Additionally, because there is no dispute that Defendant Syncreon was a client of EmployBridge, Syncreon can also invoke arbitration as a third-party beneficiary. 

Plaintiff does not dispute that he signed the agreement to arbitrate, and in fact, does not provide any evidence in opposition to the motion. Instead, he states that he “agrees to arbitration provided that all Defendants agree to be jointly and severally liable for arbitration fees.” (Opp. 2: 3-4.) By making this demand, Plaintiff “hopes to avoid a situation where on the eve of the arbitration hearing, one Defendant decides to not pay for their share of the arbitration fees, causing prejudicial delay to Plaintiff, and forcing Plaintiff to go back to state court after having gone through the majority of the arbitration process.” (Id. 2: 9-11.)
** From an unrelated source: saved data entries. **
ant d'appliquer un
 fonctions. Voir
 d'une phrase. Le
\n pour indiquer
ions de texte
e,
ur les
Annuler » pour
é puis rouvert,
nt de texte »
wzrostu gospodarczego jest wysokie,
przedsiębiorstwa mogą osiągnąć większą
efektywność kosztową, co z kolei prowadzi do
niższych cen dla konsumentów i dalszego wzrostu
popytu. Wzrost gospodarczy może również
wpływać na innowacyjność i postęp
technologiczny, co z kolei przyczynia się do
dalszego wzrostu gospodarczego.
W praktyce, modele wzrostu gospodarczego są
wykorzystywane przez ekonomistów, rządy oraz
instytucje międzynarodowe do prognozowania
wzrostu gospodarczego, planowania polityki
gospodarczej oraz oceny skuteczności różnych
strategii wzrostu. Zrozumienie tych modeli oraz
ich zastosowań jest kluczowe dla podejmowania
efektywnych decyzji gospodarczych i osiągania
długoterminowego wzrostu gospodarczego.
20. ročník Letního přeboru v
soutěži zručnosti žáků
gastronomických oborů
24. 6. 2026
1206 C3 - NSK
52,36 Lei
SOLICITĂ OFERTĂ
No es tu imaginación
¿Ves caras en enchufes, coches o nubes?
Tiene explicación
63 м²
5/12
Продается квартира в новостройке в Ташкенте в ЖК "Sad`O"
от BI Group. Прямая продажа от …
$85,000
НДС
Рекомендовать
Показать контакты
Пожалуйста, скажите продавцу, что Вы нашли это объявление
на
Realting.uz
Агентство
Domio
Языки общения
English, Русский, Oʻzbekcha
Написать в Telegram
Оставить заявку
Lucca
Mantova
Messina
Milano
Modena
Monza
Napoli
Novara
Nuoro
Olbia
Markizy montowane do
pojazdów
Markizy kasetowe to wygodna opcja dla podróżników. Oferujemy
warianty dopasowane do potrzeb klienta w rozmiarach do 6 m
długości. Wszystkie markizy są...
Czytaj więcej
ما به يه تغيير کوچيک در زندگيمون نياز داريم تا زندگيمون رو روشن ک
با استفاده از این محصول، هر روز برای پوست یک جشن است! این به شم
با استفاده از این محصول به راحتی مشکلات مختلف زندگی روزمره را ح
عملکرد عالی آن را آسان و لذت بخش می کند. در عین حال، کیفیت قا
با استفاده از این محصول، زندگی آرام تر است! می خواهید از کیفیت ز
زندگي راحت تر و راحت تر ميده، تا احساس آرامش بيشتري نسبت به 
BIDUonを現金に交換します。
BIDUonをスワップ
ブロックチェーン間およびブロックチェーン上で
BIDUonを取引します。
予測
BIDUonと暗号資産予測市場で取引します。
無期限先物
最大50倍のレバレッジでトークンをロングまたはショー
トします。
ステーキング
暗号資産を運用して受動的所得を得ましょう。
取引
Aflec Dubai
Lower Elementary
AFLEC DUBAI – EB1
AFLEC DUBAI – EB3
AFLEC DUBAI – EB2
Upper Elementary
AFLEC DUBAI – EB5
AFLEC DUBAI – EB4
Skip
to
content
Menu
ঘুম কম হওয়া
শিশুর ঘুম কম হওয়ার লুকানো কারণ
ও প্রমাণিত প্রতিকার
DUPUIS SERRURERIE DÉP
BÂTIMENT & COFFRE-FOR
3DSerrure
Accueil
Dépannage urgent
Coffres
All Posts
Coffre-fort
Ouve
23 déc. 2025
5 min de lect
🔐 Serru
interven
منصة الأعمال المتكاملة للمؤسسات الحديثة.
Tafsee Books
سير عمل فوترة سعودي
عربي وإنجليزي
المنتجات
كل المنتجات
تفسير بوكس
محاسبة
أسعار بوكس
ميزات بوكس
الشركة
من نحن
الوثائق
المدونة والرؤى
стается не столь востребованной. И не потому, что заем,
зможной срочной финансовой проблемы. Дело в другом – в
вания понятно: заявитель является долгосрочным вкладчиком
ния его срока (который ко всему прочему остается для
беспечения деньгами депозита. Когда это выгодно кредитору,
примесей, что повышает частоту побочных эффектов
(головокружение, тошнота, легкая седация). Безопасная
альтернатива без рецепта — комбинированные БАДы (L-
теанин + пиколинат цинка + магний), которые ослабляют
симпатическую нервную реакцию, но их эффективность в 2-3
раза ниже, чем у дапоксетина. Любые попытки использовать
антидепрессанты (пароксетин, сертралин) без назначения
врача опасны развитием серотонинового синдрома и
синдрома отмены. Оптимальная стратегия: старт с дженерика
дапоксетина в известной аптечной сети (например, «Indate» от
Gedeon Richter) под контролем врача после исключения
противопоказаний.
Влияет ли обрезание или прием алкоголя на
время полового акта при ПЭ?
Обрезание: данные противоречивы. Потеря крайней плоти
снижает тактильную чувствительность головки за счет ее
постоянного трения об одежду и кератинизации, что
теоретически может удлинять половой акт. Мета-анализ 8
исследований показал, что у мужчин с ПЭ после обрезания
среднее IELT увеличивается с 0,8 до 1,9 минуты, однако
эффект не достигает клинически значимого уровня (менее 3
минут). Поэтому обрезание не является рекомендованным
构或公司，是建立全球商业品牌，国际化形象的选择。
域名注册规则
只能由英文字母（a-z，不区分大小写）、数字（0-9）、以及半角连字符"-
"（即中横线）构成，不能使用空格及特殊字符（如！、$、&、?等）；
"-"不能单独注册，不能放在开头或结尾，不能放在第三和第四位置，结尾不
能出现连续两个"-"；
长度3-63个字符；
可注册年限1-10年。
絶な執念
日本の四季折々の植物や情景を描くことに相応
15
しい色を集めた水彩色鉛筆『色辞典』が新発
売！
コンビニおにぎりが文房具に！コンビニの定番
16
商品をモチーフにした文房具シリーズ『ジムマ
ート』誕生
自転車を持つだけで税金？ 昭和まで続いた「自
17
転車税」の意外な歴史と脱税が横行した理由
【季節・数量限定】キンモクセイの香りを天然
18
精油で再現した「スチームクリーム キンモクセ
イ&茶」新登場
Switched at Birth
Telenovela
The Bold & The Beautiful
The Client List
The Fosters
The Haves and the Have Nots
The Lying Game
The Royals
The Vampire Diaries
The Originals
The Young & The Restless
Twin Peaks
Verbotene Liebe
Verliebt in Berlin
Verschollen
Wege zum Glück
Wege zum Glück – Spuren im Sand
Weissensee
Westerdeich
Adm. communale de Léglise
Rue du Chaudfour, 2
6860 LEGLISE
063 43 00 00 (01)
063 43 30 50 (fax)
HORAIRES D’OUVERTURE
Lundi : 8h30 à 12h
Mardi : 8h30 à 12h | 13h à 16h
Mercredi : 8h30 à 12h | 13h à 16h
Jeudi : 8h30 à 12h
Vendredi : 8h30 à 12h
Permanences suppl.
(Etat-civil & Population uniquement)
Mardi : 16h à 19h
Plaintiff cites no authority for his position that the Defendants must be jointly and severally liable for arbitration fees. Nor does he cite any case authority stating that the risk that a party might not pay its share of arbitration fees works as a defense to enforcement of an arbitration agreement.   Be that as it may, the record is clear that the moving parties are the Defendants, not the Plaintiff.

In short, each party reserves whatever rights that party may have under the laws governing binding arbitrations, including CCP §§1280 et seq., which includes 1291.98.  Nothing more needs to be ordered at this time.

Accordingly, Defendants’ Motion to Compel Arbitration is GRANTED. 

IT IS SO ORDERED.

Dated:   September 11, 2024 ___________________________________
Randolph M. Hammock
Judge of the Superior Court

FN 1 - Defendant Syncreon Technology (USA) LLC filed a proper motion for joinder on August 20, 2024.

Any party may submit on the tentative ruling by contacting the courtroom via email at Smcdept49@lacourt.org by no later than 4:00 p.m. the day before the hearing.  All interested parties must be copied on the email.  It should be noted that if you submit on a tentative ruling the court will still conduct a hearing if any party appears. By submitting on the tentative you have, in essence, waived your right to be present at the hearing, and you should be aware that the court may not adopt the tentative, and may issue an order which modifies the tentative ruling in whole or in part.